Maybe try something out of the new Chinese recipe book " 25 ways to WOK your dog" .. :glutton:


----------



## SteveMc (10 mo ago)

Check this video out. It doesnt look too bad actually... I'd give it a try.


----------



## hassell (Feb 9, 2010)

Times are tough for those boys, the stench would be in the fur as they roll in their kills, wolves are worse, the handling would be the key.


----------



## murphyranch (Dec 9, 2015)

I think I’d eat raccoon , Crow or beaver before I had to eat the coyote. 


Sent from my iPad using Tapatalk


----------



## kiyote (Jun 15, 2014)

people eat all sorts of weird things. chilled monkey brains. chinese like dog ,cat and horse . many hunters in the states will eat mtn lion . I see no particular difference with yote.
hell , if hungry enough I would chew the ass end out of a dead rino.
thankfully ,I have yet to be that hungry.

if ever I am, I will try yote. but not before.

I've heard they taste like human.


----------



## hassell (Feb 9, 2010)

Mtn. lion is very good.


----------



## kiyote (Jun 15, 2014)

hassell said:


> Mtn. lion is very good.


that is what I am saying.

so what makes yote undesirable while so many love the kitty?

just a state of mind.


----------



## SteveMc (10 mo ago)

Ya i think its more of a mental thing in North America. I've got a Vietnamese buddy who has asked me several times for a coyote so he can cook her up and try it. Parts of the world think we are gross for eating beef, all depends on the culture you were raised in I guess


----------



## hassell (Feb 9, 2010)

kiyote said:


> people eat all sorts of weird things. chilled monkey brains. chinese like dog ,cat and horse . many hunters in the states will eat mtn lion . I see no particular difference with yote.
> hell , if hungry enough I would chew the ass end out of a dead rino.
> thankfully ,I have yet to be that hungry.
> 
> ...


10/4, kebob howler monkey I had while living in Panama, horse when I was young(don't remember the taste), lynx also. the rhino recipe sounds better.


----------



## hassell (Feb 9, 2010)

SteveMc said:


> Ya i think its more of a mental thing in North America.

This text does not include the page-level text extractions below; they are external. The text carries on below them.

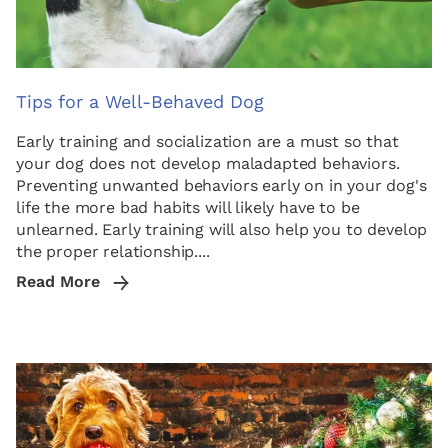
Tips for a Well-Behaved Dog
Early training and socialization are a must so that
your dog does not develop maladapted behaviors.
Preventing unwanted behaviors early on in your dog's
life the more bad habits will likely have to be
unlearned. Early training will also help you to develop
the proper relationship....
Read More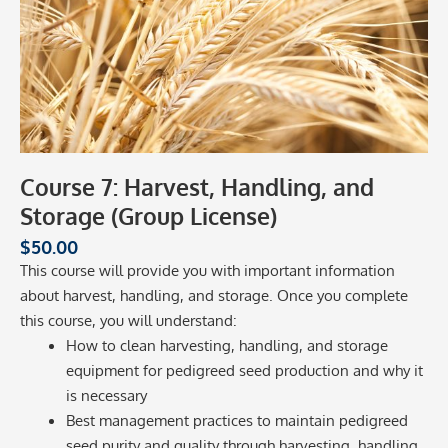
Course 7: Harvest, Handling, and
Storage (Group License)
$
50.00
This course will provide you with important information
about harvest, handling, and storage. Once you complete
this course, you will understand:
How to clean harvesting, handling, and storage
equipment for pedigreed seed production and why it
is necessary
Best management practices to maintain pedigreed
seed purity and quality through harvesting, handling,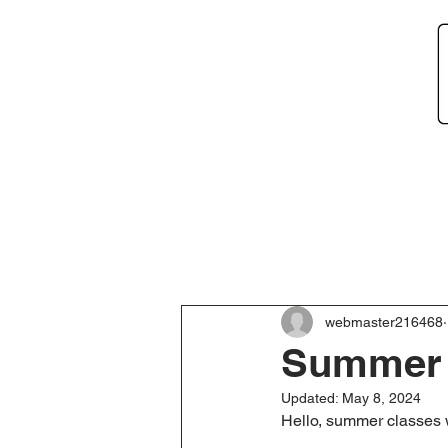
Home
About
Ne
webmaster216468
Summer C
Updated:
May 8, 2024
Hello, summer classes w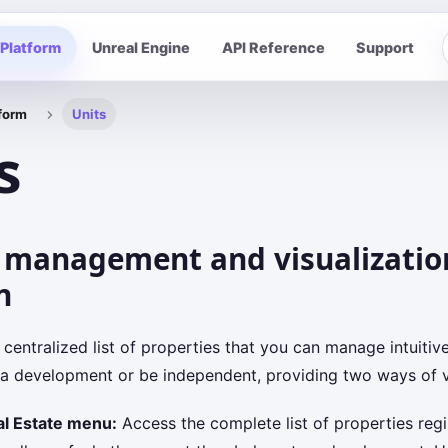
Platform
Unreal Engine
API Reference
Support
form
Units
s
 management and visualizatio
n
 centralized list of properties that you can manage intuitiv
 a development or be independent, providing two ways of vi
al Estate menu:
Access the complete list of properties regi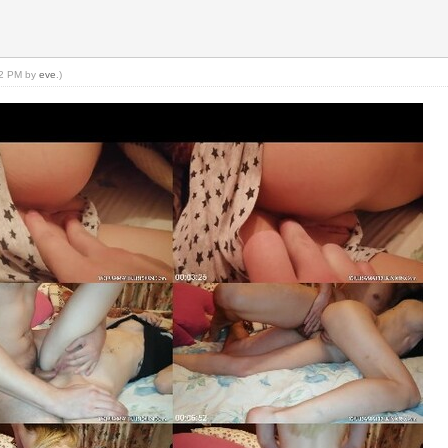
:22 PM by
eve
.)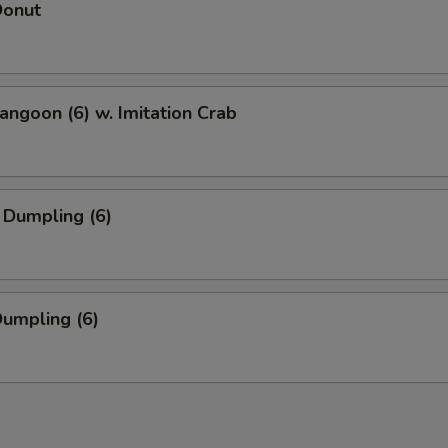
Donut
angoon (6) w. Imitation Crab
 Dumpling (6)
Dumpling (6)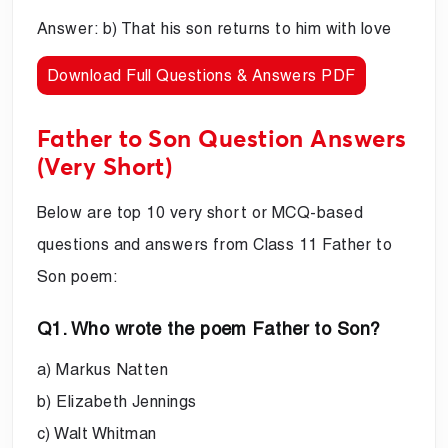
Answer: b) That his son returns to him with love
Download Full Questions & Answers PDF
Father to Son Question Answers
(Very Short)
Below are top 10 very short or MCQ-based
questions and answers from Class 11 Father to
Son poem:
Q1. Who wrote the poem Father to Son?
a) Markus Natten
b) Elizabeth Jennings
c) Walt Whitman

I've got a Vietnamese buddy who has asked me several times for a coyote so he can cook her up and try it. Parts of the world think we are gross for eating beef, all depends on the culture you were raised in I guess


I was doing the dry heaving while skinning a wolf in my cabin years ago so can't imagine what it would smell like torching the fur off.


----------



## kiyote (Jun 15, 2014)

lot's of folks eat squirrels . same folks would scape a possum of the road and fry it up. yet they balk at bat or rat!

nothing beats a good stinky badger!


----------



## youngdon (Mar 10, 2010)

Bat or rat ?? Yeah, let’s start another pandelerium.


----------